Is the service responsive?

We saw care plans and risk assessments were updated where changes had occurred around their care and treatment. We saw the provider had robust systems in place to deal with foreseeable emergencies, for example an on call person. This meant if a person had to attend hospital, they could be accompanied by a member of staff. We found people's requests were met in a timely manner and people were supported to undertake activities of their choice on that day.

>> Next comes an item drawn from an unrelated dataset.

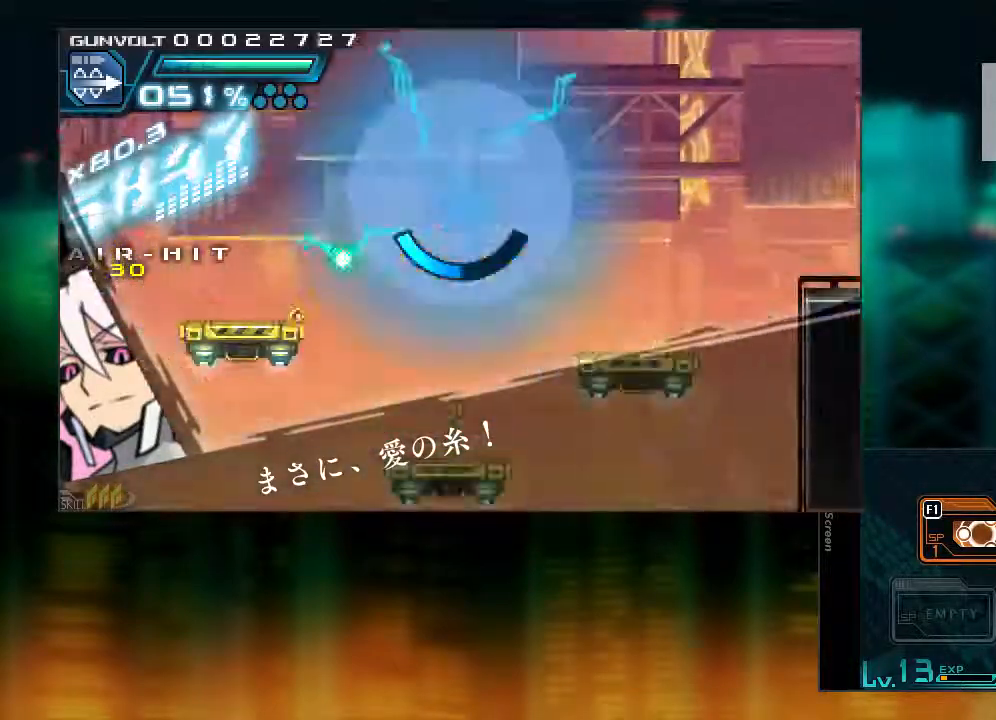
{"buttons": [], "events": [[17, "R1", "down"], [300, "CIRCLE", "up"], [300, "R1", "up"]]}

Health appointments were recorded clearly and we saw evidence of follow up appointments where required. We saw the provider welcomed compliments and complaints and acted upon them appropriately.

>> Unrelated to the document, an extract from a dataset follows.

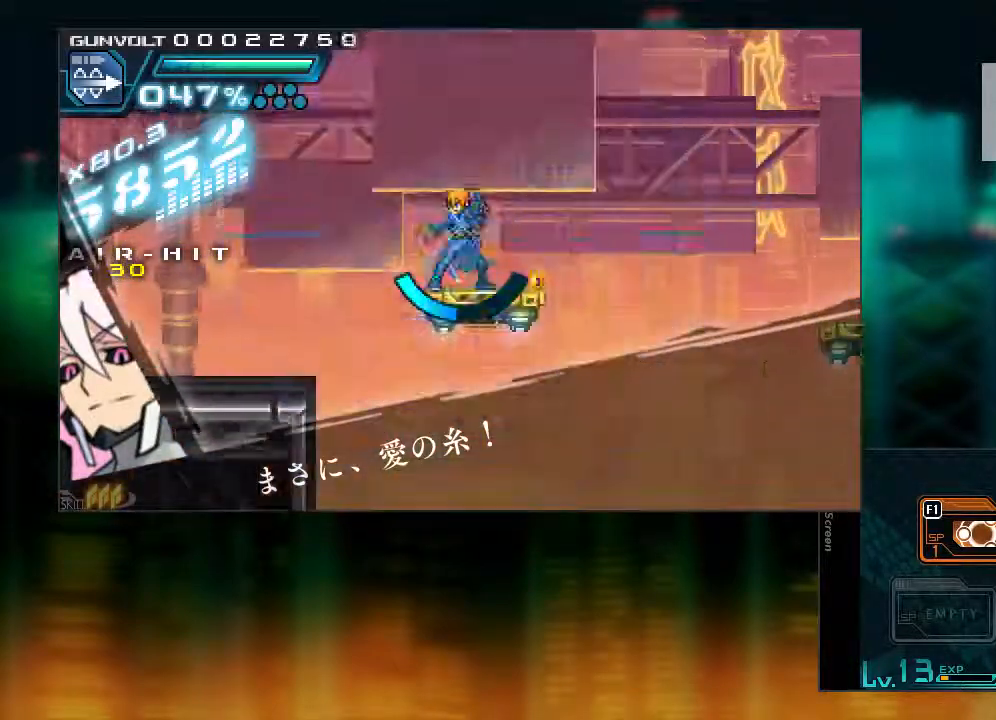
{"buttons": [], "events": [[50, "CIRCLE", "down"], [317, "CIRCLE", "up"]]}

This meant the service was responsive.

Is the service well-led?

Regular quality monitoring visits where undertaken by the provider which highlighted areas for improvement. People were involved in regular reviews of their care including professional input, family input and the person themselves. The manager undertook yearly audits of the service which included looking at principles of care such as dignity, privacy and respect. We saw accidents and incidents were analysed to identify trends and patterns. One staff member told us 'The management are great. They listen to us and are always open to us bringing new ideas on how to make improvements.'

This meant the service was well-led.

25 September 2013

During a routine inspection

The people we met were happy and said they felt well looked after; people were relaxed and told us they enjoyed living at the home. These people also told us that they regularly went out on shopping trips, out to the cinema and attended a variety of local social clubs of their choice. We looked at a range of people's weekly activity plans and we noted that a broad range of weekday, evenings and weekend activities were promoted. We spoke with one person who told us, 'I am going home for the weekend but I like it here and I am going with my key worker next week to have my hair cut.'

We spoke with three care staff who told us that they supported people to be as independent as possible and supported them to work towards and achieve personal leisure activities or social goals. We looked at four care files that demonstrated the personalised approach in place to support the staff's comments. We observed that the manager operated a model of good practice by offering staff regular supervision and access to a framework of training and support that enabled them to provide a high quality of care.

We observed staff treating people with respect and were able to see that there was a good relationship between staff and people who used the service. We observed staff assessing people's needs and ensuring that care was provided in line with individual care plans. We were able to see that people were comfortable and that there was adequate numbers of staff available to provide the individualised support needed.

23, 24 January 2013

During a routine inspection

We spoke with relatives of two people using the service. Both expressed a high level of satisfaction with the service. One person said they were 'Very, very pleased'. They told us their relative participated in a lot of activities and was very happy living there. They said their relative seemed to get particular benefit from the 'intensive interaction' (a therapeutic approach towards communication with people with severe learning difficulties) which was practiced in the service. They told us the home kept them informed of developments. Overall, they described the care as 'Excellent'. Another person expressed similar views. They said they were happy with all aspects of the service. Their relative was very well looked after, they got out and about with staff and participated in activities in the service as well. Both relatives said the present staff group were particularly good, they described them as enthusiastic, caring and supportive. Both told us they were confident they were being well looked after.

We found the service had arrangements in place to provide the care and support people required. The service involved people in decisions about their care. It had procedures to protect people from the risk of abuse. People were looked after by staff who were appropriately trained and supported. The provider had arrangements for monitoring the quality of the service provided to people.